TEXTAUSZUG:
####
Im gesamten Welt-Beitrag ist kein einziges kritisches Wort über Merkels Rede zu hören, kein einziges Hinterfragen – dafür aber Seitenhiebe auf den US-Präsidenten. Und diesen Eindruck vermittelt nicht nur das Blatt aus dem Springer-Verlag, der den USA eigentlich wohl gesonnen ist. In anderen Medien, so zumindest der Eindruck beim Überfliegen, ist das „Framing“ noch eindeutiger – Merkel wird als große Politikerin gefeiert, ihre Rede als „bemerkenswert“. Selbst Banalitäten werden dabei gesondert herausgestellt: „Die Bundeskanzlerin ist davon überzeugt, dass die Probleme auf diesem Erdball nur in einer multipolaren Welt friedlich gelöst werden können und nationale Alleingänge in eine Sackgasse führen müssen.“ Das ist intellektuell in etwa so gehaltvoll wie eine Aussage, gutes Wetter sei besser als schlechtes Wetter. Und auf diesem Niveau verharrt ein Großteil der Rede. Motto: „Für alles Gute, gegen alles Schlechte!“. Schlichte Kost. Um nicht zu sagen infantile.
####
(Diagrammaufgaben mit Kurzantwort)
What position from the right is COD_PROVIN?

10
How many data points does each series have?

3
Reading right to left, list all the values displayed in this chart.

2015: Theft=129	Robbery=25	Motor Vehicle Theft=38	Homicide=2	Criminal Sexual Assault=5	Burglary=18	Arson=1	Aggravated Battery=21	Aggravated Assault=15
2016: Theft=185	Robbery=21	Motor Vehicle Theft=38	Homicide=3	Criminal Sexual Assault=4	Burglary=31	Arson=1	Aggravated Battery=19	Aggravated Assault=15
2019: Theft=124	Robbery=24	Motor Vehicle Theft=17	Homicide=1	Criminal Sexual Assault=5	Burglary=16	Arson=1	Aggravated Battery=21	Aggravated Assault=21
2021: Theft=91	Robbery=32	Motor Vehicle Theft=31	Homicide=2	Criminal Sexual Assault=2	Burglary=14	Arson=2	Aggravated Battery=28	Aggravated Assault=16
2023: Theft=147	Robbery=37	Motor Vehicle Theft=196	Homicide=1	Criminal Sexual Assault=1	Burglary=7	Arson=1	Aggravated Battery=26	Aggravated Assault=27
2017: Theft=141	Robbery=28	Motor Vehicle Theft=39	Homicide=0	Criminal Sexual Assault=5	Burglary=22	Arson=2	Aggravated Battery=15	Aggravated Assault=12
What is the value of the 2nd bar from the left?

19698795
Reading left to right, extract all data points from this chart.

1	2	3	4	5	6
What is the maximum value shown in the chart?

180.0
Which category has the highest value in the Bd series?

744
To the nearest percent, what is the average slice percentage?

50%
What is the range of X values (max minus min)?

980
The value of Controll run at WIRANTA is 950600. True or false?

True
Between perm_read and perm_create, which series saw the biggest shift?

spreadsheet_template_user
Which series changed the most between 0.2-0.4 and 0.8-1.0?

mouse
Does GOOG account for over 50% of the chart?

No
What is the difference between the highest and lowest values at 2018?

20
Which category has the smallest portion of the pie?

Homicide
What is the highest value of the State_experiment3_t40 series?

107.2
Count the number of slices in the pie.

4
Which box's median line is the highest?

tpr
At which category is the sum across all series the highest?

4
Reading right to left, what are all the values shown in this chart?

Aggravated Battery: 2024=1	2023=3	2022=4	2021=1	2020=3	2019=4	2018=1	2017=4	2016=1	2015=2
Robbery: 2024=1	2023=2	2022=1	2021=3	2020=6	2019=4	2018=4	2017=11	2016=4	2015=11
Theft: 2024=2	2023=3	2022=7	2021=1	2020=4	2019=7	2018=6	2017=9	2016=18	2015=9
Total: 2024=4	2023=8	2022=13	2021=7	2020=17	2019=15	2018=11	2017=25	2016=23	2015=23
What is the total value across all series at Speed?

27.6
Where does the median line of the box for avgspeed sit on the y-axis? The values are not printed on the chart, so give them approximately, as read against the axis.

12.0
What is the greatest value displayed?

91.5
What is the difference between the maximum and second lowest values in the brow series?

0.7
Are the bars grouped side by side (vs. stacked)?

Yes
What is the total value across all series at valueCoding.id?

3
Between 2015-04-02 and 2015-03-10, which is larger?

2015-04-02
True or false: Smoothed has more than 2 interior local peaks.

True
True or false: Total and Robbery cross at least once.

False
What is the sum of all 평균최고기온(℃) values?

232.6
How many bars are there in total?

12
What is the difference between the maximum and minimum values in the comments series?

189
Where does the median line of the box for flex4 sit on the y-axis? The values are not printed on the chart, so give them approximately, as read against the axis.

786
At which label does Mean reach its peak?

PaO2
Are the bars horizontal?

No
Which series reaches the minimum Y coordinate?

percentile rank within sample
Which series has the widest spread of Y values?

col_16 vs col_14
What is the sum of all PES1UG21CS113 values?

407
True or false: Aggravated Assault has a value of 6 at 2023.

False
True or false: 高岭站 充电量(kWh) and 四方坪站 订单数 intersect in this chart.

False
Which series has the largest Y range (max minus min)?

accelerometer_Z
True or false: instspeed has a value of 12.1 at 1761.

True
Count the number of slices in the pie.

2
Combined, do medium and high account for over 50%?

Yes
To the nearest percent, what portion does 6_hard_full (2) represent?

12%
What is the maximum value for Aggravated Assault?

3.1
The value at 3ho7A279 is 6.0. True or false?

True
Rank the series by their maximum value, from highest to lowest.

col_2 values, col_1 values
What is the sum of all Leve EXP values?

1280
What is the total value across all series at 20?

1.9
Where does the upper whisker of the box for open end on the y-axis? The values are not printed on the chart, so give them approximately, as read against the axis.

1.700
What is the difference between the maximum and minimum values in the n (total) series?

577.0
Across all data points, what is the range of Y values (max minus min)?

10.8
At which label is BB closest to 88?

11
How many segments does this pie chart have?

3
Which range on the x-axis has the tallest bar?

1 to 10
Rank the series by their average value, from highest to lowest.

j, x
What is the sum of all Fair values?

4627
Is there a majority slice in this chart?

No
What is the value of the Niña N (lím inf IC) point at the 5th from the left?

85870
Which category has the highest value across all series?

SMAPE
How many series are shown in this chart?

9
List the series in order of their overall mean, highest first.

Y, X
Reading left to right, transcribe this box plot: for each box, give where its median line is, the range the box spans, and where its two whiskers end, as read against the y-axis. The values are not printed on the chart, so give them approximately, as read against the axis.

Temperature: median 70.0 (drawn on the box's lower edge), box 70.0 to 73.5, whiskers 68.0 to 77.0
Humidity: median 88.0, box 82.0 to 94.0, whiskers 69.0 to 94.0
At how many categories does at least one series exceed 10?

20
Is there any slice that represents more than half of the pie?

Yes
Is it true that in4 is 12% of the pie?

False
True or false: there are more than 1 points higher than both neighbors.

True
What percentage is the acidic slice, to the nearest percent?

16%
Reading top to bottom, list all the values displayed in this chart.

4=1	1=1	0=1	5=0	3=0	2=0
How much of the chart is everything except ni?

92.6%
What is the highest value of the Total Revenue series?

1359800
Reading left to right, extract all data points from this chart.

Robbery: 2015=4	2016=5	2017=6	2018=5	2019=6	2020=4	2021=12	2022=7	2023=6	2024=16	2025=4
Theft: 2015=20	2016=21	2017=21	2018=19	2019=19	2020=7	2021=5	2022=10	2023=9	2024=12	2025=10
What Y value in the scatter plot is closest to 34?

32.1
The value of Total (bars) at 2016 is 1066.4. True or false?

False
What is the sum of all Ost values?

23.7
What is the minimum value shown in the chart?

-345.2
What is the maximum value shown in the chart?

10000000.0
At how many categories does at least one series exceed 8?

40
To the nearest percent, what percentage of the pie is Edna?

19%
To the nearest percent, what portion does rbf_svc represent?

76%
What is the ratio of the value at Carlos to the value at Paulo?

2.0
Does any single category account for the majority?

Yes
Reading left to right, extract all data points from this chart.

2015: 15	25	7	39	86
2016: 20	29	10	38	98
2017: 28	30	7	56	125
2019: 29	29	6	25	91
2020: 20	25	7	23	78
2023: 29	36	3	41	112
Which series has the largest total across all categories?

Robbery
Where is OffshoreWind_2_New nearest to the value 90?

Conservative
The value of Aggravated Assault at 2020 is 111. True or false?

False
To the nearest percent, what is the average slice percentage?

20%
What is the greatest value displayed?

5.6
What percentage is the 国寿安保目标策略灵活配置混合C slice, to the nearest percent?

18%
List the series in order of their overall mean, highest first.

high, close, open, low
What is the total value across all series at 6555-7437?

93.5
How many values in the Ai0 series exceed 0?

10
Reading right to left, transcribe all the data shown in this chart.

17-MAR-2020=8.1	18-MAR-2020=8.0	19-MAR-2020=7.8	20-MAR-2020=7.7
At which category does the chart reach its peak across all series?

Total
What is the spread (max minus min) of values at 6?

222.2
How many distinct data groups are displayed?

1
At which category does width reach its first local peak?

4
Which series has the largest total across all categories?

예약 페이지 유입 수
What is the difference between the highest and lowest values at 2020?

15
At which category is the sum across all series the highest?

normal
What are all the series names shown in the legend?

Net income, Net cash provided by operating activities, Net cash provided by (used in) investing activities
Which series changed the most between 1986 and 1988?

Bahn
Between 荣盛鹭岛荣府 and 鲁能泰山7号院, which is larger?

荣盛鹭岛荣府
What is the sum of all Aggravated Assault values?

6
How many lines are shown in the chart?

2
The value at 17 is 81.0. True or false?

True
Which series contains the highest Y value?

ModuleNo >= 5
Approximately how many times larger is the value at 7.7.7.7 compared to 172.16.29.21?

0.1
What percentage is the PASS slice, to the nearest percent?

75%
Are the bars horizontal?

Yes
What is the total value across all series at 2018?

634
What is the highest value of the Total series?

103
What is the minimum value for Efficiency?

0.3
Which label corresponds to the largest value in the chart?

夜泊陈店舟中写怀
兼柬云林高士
####
ÜBUNGSAUFGABEN:
a – Prüfe, ob die folgenden Aussagen mit dem Textauszug über Merkels Rede übereinstimmen, und belege jede Antwort mit den entscheidenden Worten daraus: (i) Der Welt-Beitrag enthält kritische Worte über die Rede. (ii) Der Springer-Verlag wird als den USA wohl gesonnen beschrieben. (iii) In anderen Medien wird die Rede als „bemerkenswert“ bezeichnet.
b – Führe den Textauszug über die Berichterstattung zu Merkels Rede nach seinem letzten Satz weiter.

LÖSUNGEN:
a –
(i) Nein – »Im gesamten Welt-Beitrag ist kein einziges kritisches Wort über Merkels Rede zu hören«
(ii) Ja – »der den USA eigentlich wohl gesonnen ist«
(iii) Ja – »Merkel wird als große Politikerin gefeiert, ihre Rede als „bemerkenswert“«

b –
Aber Merkel wird inzwischen von einer Mehrheit der Journalisten offenbar jede Plattitüde als blankes Gold abgekauft – während Trump wohl die vernünftigsten Sachen sagen könnte, und immer noch zerlegt würde. Ganz anders im Ausland: Der Star-Historiker Niall Ferguson rechnete in Davos mit Merkel ab. Ihre Kanzlerschaft sei „ein kolossaler Reinfall“ gewesen, Europas Vorstellung von einem Green Deal sei eine der „seltsamsten Ideen“. Laut google-Nachrichten-Suche ist davon in den großen, bekannten deutschen Medien so gut wie nichts zu finden.

Dieser Gleichtakt in den Medien macht mir Angst. Die gesamte Entwicklung unserer Landes unter Merkel macht mir Angst. Am meisten Angst macht mir, dass Merkel fordern kann, dass wir unser Leben total umstellen, und die Reaktion nur ein Nicken ist. Nicht einmal ein kritisches Hinterfragen, geschweige denn ein Aufschrei. Wir sind weit gekommen auf unseren Abwegen.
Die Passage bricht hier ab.